Spiace scoprire che il monte Quarzerone, in realtà, non esiste. Ogni Paese dovrebbe avere la sua Devil’s Tower (ripensando a Incontri ravvicinati del terzo tipo). E però, allo stesso tempo, non siamo poi così sicuri che non esista davvero. Potrebbe essere una sorta di Monte Analogo alla Daumal. Quello si raggiunge dopo una navigazione “non euclidea” e si vede solo in certe condizioni interiori, per rappresentare una conquista spirituale. Qui forse si tratta di (re)imparare a usare le armi dell’immaginazione, del racconto, della memoria non selettiva, per ritrovare una direzione e un senso, invece di accontentarsi della storia raccontata dai vincitori.
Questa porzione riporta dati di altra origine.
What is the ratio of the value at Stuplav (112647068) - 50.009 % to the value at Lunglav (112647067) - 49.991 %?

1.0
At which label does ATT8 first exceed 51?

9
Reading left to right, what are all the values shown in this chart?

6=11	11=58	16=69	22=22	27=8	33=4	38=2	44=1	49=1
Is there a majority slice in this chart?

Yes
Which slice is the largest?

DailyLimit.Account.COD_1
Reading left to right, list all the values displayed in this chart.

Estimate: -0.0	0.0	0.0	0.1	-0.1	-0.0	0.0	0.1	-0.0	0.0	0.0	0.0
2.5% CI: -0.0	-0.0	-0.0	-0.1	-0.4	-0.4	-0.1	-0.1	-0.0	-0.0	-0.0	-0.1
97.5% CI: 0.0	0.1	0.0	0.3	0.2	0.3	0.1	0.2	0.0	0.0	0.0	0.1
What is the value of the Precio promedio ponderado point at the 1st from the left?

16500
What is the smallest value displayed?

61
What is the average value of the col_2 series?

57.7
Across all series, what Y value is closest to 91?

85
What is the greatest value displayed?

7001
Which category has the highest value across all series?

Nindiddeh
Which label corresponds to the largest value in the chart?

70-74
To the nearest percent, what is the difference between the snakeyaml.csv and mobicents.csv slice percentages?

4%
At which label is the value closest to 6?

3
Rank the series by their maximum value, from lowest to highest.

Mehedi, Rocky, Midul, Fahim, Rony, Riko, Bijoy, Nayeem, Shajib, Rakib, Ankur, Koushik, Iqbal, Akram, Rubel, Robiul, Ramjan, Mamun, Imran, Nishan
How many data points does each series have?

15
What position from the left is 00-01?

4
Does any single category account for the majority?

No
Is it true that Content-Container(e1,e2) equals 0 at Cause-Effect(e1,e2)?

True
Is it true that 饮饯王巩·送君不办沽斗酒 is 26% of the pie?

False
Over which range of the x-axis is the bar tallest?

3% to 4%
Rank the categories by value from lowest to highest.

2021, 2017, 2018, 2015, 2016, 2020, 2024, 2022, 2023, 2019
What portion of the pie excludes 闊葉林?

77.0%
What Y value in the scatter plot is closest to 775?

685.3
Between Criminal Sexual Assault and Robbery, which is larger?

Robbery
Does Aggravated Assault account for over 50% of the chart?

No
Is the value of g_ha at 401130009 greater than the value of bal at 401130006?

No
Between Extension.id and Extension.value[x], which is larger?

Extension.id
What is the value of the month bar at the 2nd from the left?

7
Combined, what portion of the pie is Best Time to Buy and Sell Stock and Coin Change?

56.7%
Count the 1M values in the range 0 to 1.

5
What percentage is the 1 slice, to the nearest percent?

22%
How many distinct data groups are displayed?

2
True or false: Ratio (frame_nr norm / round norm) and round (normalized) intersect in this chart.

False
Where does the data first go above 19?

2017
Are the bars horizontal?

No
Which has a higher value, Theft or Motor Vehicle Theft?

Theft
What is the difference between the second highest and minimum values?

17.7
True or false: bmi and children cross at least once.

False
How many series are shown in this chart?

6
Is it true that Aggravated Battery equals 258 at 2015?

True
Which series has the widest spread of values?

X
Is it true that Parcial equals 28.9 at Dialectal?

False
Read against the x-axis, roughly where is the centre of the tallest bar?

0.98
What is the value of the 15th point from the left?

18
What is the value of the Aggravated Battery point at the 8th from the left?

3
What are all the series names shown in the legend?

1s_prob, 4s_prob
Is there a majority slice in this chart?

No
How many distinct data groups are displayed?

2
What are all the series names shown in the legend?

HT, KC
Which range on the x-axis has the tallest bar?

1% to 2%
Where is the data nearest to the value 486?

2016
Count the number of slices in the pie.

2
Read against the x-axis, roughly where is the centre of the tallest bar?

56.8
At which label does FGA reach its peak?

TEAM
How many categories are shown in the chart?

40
Il Quarzerone si trova sull’atlante di un’Italia verosimile. Le vicende che lo riguardano sarebbero potute accadere e proprio per questo ci aiutano a comprendere ciò che è accaduto più di una semplice cronaca degli eventi. Questo è l’incantesimo della letteratura, il suo potere fragile e sovversivo. Quando un’inchiesta reale porta alla luce verità negate dal pensiero dominante, il più delle volte questo riesce a riassorbirle, presentandole come integrazioni che alla lunga lo rafforzano e lo legittimano. Il punto di vista degli sconfitti diventa così un semplice corollario, che finisce per confermare il teorema dei vincitori, rendendolo più completo e più giusto. Al contrario, un’inchiesta di finzione come quella che raccontiamo in Ufo 78, proprio in quanto non è incentrata sui fatti mette in discussione il modo di narrarli, la cornice stessa che serve ad inquadrarli e a comprenderli. Combinando la ricerca d’archivio e l’immaginazione si arriva insomma a produrre una storia alternativa alla vulgata non tanto sul piano degli avvenimenti, quanto su quello della loro interpretazione. (f.t.)

«C’è Wu Ming, che è un collettivo di scrittori nato nel 2000, e poi c’è la Wu Ming Foundation, che è un soggetto multiforme, più vasto e ramificato». Lo facciamo dire a loro, rinviando al sito internet wumingfoundation.com, visto che parliamo di una delle realtà culturali (e sociali, e politiche) più importanti, libere, creative del nostro paese, e oltre. Qui si può davvero trovare una narrazione alternativa a quella ufficiale, istituzionale (veicolata dai media, ma anche da buona parte dell’opposizione al pensiero e al sistema corrente). Ufo 78 si inserisce in una storia partita da Q (firmato Luther Blissett) e proseguita con 54, Manituana, Altai, fino a L’Armata dei Sonnambuli. Poi sono arrivati i romanzi che mischiano la ricostruzione storica e il fantastico: L’invisibile ovunque, Proletkult, La macchina del vento. I Wu Ming (“senza nome”) in passato sono stati anche in quattro e in cinque. Oggi sono tre: Roberto Bui, Giovanni Cattabriga e Federico Guglielmi. I nomi non sono segreti, ma quando scrivono insieme chiedono giustamente che si parli di Wu Ming. Rinviamo al sito per conoscere i tanti rami in cui si è sviluppato l’albero della Foundation: gli “oggetti narrativi non-identificati”, la letteratura per ragazzi, la band Wu Ming Contingent, i collettivi e gruppi di lavoro autonomi, Alpinismo Molotov, Resistenze in Cirenaica, Wu Ming Lab... Giap è il blog di riferimento. Una comunità.